La reforma del Consejo General del Poder Judicial (CGPJ) llevada a cabo por el Ministro Alberto Ruiz-Gallardón tenía como objetivo anular esta institución como pieza clave de la independencia del Poder Judicial. Aunque desde su creación su funcionamiento no ha sido muy eficiente, especialmente como garante de la independencia judicial, el Gobierno quería un órgano todavía más sumiso y fácilmente controlable de lo que ya era. Y desde este punto de vista la reforma ha sido un éxito total.
A lo largo de este año el CGPJ ha quedado reducido en buena medida de 21 miembros a sólo 6, puesto que la distribución, inconstitucional, de competencias que hace la reforma excluye al Pleno de la mayor parte de las decisiones relevantes, quedando éstas en la Comisión Permanente (CP). Si a ello añadimos el peso que se ha otorgado en su composición a Magistrados del Tribunal Supremo, cuyo nombramiento es discrecional, y a vocales de procedencia política, y que los 15 vocales que no están en la CP tienen serias dificultades para compaginar sus tareas profesionales con su labor en el CGPJ, es evidente que la facilidad del Gobierno para controlar su labor ha aumentado considerablemente.

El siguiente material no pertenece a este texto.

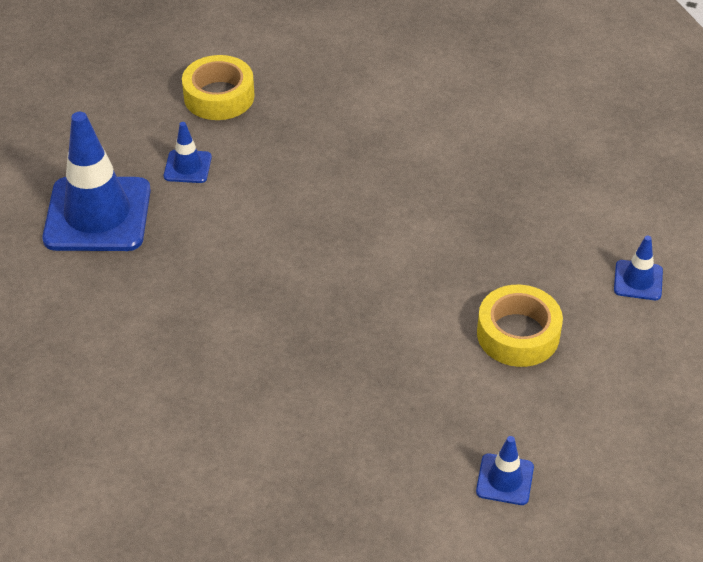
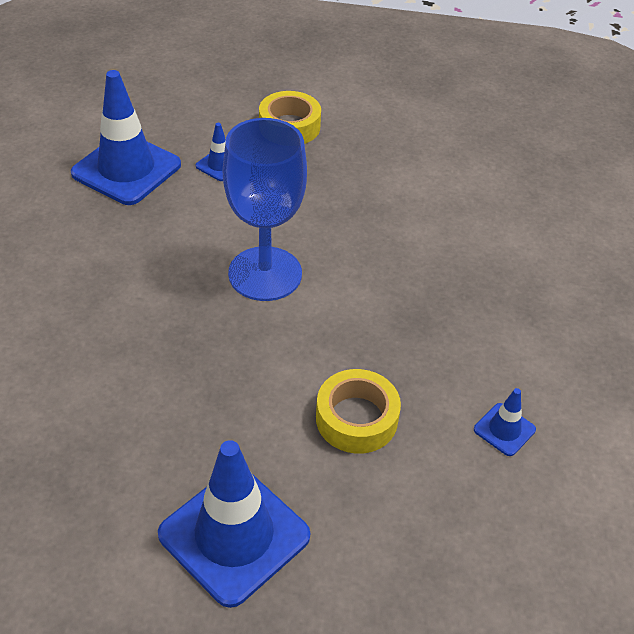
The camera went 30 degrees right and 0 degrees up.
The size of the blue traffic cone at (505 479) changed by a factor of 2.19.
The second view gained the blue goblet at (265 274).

Todo ello se ha visto agravado por la forma en que ha entendido su cargo el Presidente, formalmente designado por los Vocales, pero cuyo nombramiento, como viene siendo ya costumbre, fue previamente anunciado por el Gobierno. Con un control sorprendente sobre los privilegiados Vocales de la Comisión Permanente, los únicos con dedicación exclusiva y un sueldo notable, ha hecho una interpretación extensiva de las atribuciones de la CP y restrictiva de las competencias del Pleno, ha marginado a los vocales que no forman parte de la CP, privándoles de medios e información para realizar su labor, y ha conseguido de esta forma imponer sus decisiones y convertir el CGPJ en una auténtica Dirección General del Ministerio de Justicia.
El portal de transparencia no es más que una maniobra publicitaria; la oscuridad y la manipulación en los nombramientos es mayor que nunca, llegando a producirse alguno relevante con el apoyo sólo de una minoría de Vocales por primera vez en la historia del CGPJ.
La acción disciplinaria ha incrementado su agresividad, imponiendo sanciones con frecuencia contra el criterio del instructor, filtrando los datos personales de los jueces afectados a la prensa y partiendo de una especie de presunción de culpabilidad del juez objeto de una queja o denuncia.
El CGPJ ha recibido notorios correctivos del Tribunal Supremo en nombramientos y acción disciplinaria.
Las reacciones frente a ataques por partes de otras instituciones, colectivos o entidades políticas contra la independencia de los jueces han sido inexistentes o, como mucho, tibias y en todo caso ineficientes.
Se ha suprimido sin argumentos serios y con pretextos la protección mínima que había otorgado el anterior CGPJ frente a las demandas de responsabilidad civil a que quedan expuestos los jueces, situación insólita en el resto de Europa y en la propia Administración Pública española.
Este CGPJ se ha desentendido de las graves carencias materiales de la Justicia, de los problemas de sobrecarga de trabajo, que se ignoran o niegan, y de los peligros que todo ello conlleva para la salud de los jueces.
No ha exigido la creación de órganos judiciales, paralizada desde años, con el consecuente incremento del colapso. Las plazas que se han creado para dar salida a los nuevos Jueces, que estaban trabajando en condiciones de precariedad y cuyo concurso ha sufrido un retraso importante por discusiones políticas en torno a determinadas plazas, implican en muchos casos que estos acceden a puestos sin destino fijo, con la provisionalidad que ello implica, dependiendo de decisiones discrecionales, con quebrantamiento de los principios del juez predeterminado por la Ley y de inamovilidad. Jueces sin experiencia suficiente terminan o van a terminar en órganos sumamente complicados incluso para jueces expertos. Es una situación que cada vez más se aproxima al caos.
En resumidas cuentas, la valoración de este año no puede sino ser negativa, porque, como viene ocurriendo con pocas excepciones desde su creación, este CGPJ es claramente peor que el anterior.
Desde nuestro punto de vista y es algo de imperiosa necesidad, la Justicia necesita urgentemente una reforma en profundidad que mejore su independencia y eficacia, para lo cual hacen falta un plan que pueda desarrollarse por Gobiernos de distinto signo, porque ello requerirá tiempo, y medios y recursos para llevarlo a cabo.
De momento, por desgracia, ni hay un plan, ni existen recursos suficientes, ni es previsible por ello que en el próximo año electoral mejore la situación. No obstante habrá que seguir luchando porque algún día, cuanto antes, este panorama mejore y eso es lo que haremos desde el Foro Judicial Independiente.